Workshops on Saturday include The Legislative Process, Working with the Media, How to Work with Legislative Staff, Mobilizing Grass-roots Support, and many others; a mock committee hearing will be held.

League members will pay $25 for the six-hour course; for nonmembers the fee is $35. For information or registration, call 269-0232.

*

Wednesday is the deadline for ordering sub sandwiches being sold by the Annapolis High School Band and Orchestra Parents Association.

The sandwiches will be available Nov. 20, and can be eaten as is, or frozen.

Call 224-4003 to order, or for more information.

*

The Annapolis Senior Center is providing flu shots tomorrow at 1 p.m. The cost is $5.

The forecast for flu this winter is truly scary (I'm even seriously considering getting my first shot). Older people are particularly at risk.

For more information on the shots, what's involved, and scheduling, call 222-1818.

*

The focus of the Junior League's grant program is the family. Nonprofit organizations that seek support for programs that reinforce family strength and effectiveness are invited to apply for grants up to $1,000.

To request an application, call 263-5358. The deadline for submission is one week from today.

*

A reminder that Thursday is Veterans Day. Most federal offices, including most Naval Academy offices, will be closed. A Marine Corps wreath-laying ceremony is planned at the grave of Maj. Gen. Ben Fuller, 15th commandant of the Marine Corps, at 10 a.m.
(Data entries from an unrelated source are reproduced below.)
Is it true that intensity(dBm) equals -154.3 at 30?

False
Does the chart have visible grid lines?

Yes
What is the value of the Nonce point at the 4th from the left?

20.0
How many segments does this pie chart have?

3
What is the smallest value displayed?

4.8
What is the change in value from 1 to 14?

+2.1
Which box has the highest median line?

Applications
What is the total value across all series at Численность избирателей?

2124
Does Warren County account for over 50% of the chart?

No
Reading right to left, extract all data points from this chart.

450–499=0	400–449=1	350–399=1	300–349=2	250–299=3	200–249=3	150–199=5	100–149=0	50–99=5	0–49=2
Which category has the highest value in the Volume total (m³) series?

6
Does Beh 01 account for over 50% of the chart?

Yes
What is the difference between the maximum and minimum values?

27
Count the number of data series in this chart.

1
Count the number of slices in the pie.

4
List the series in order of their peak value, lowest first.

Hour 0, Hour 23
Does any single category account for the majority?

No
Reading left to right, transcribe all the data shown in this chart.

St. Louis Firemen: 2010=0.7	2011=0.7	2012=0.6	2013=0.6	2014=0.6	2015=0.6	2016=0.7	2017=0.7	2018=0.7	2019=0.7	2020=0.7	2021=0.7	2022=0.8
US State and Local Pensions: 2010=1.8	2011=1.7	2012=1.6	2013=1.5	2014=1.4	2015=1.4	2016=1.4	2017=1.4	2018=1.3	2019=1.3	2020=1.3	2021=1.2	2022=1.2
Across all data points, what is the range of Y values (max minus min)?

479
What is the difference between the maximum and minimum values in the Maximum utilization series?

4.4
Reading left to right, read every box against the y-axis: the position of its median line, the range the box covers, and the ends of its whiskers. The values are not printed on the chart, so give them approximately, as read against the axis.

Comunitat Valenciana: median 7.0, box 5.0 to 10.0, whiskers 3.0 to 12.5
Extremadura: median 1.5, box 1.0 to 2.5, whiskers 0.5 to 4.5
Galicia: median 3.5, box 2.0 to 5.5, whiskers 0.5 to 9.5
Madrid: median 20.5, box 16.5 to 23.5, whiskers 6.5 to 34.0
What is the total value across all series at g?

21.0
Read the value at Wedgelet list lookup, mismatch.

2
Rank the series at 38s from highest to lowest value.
Wednesday at the Naval Academy cemetery.

The ceremony is part of the 218th Marine Corps birthday celebration.

*

It's impossible, or at least irresponsible, to write a community activities column in this season without mentioning at least one pre-Christmas craft sale.

It's equally impossible to list them all.

Representative is the Annapolis Jaycees Holiday Craft Show on Saturday from 9 a.m. to 3 p.m. at the Medford National Guard Armory at Hudson and Willow streets, near Solomons Island Road.